## WHAT IS NEEDED
Repeat every record below exactly, omitting any pictures.

(Image-text pointing data)

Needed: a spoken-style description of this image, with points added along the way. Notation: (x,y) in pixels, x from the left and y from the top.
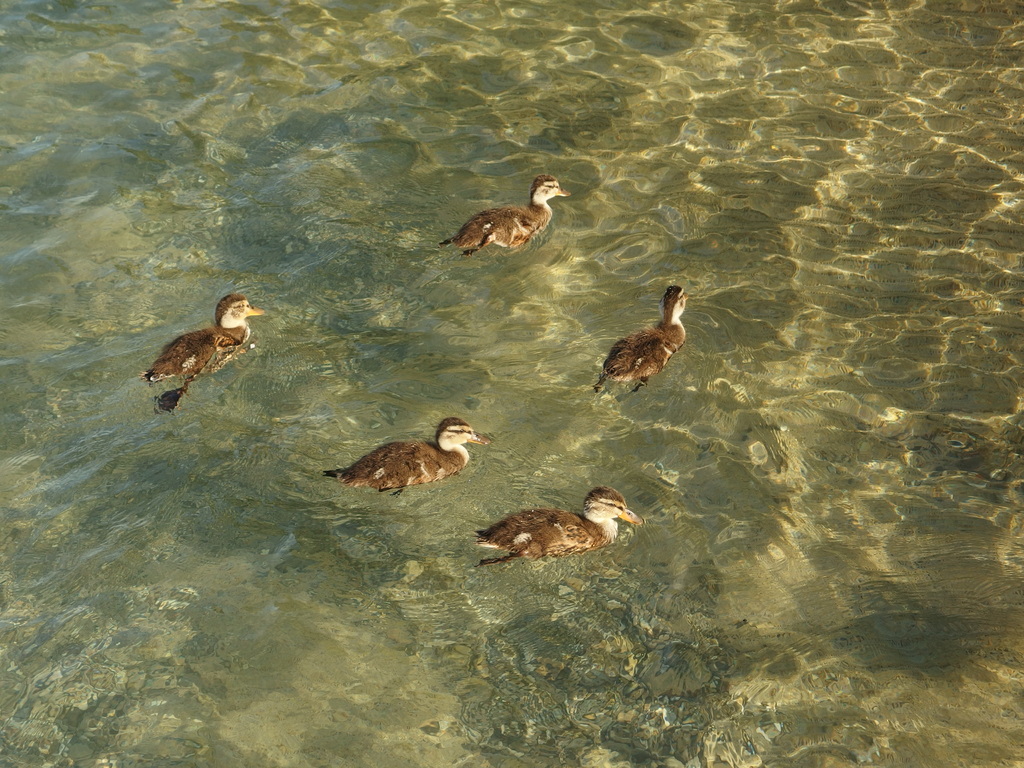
This picture might be taken in a lake (663,414). In this image, we can see few ducks (537,187) which are swimming on the water (560,689) and the background (601,117), we can see water (637,590) in the lake (517,380).
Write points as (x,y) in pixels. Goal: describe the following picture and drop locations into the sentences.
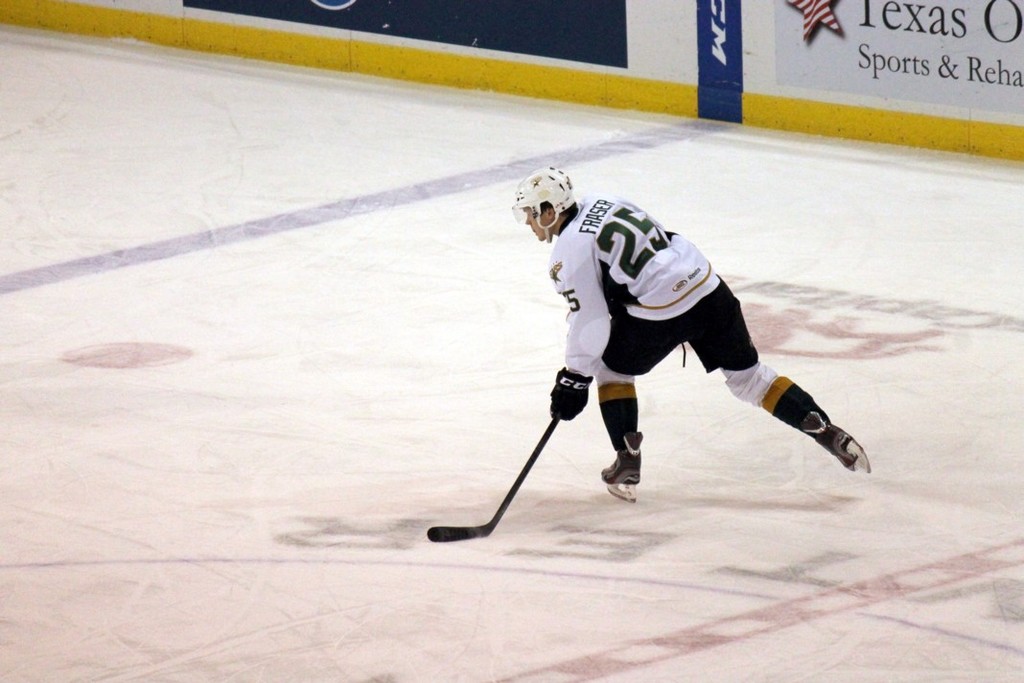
In this image, there is a person (626,273) wearing clothes (581,292) and playing ice hockey. This person (749,365) is holding a stick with his hand (571,407).
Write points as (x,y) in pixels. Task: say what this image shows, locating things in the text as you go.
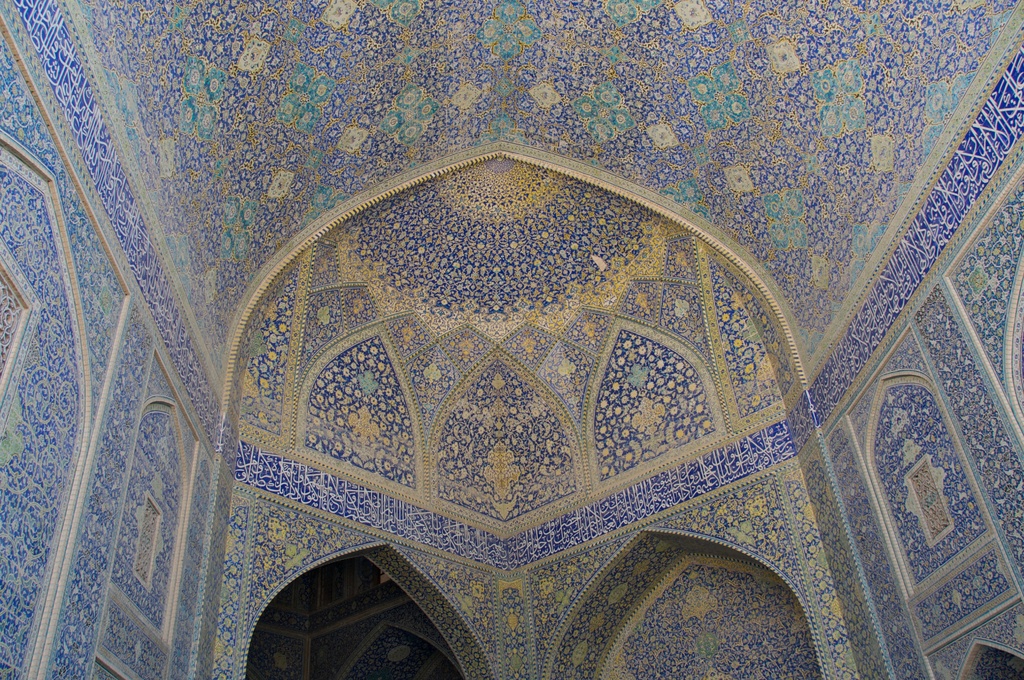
In the image in the center (645,288), we can see one building (491,446), wall (68,507) and roof (376,203). And we can see some art work (420,315) on the wall (49,372).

## SOLVED PROBLEM
Needed: a spoken-style description of this image, with points added along the way. Notation: (x,y) in pixels, x from the left and y from the top.
This picture might be taken in a lake (663,414). In this image, we can see few ducks (537,187) which are swimming on the water (560,689) and the background (601,117), we can see water (637,590) in the lake (517,380).
Write points as (x,y) in pixels. Goal: describe the following picture and drop locations into the sentences.
In this image, there is a person (626,273) wearing clothes (581,292) and playing ice hockey. This person (749,365) is holding a stick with his hand (571,407).
Write points as (x,y) in pixels. Task: say what this image shows, locating things in the text as you go.
In the image in the center (645,288), we can see one building (491,446), wall (68,507) and roof (376,203). And we can see some art work (420,315) on the wall (49,372).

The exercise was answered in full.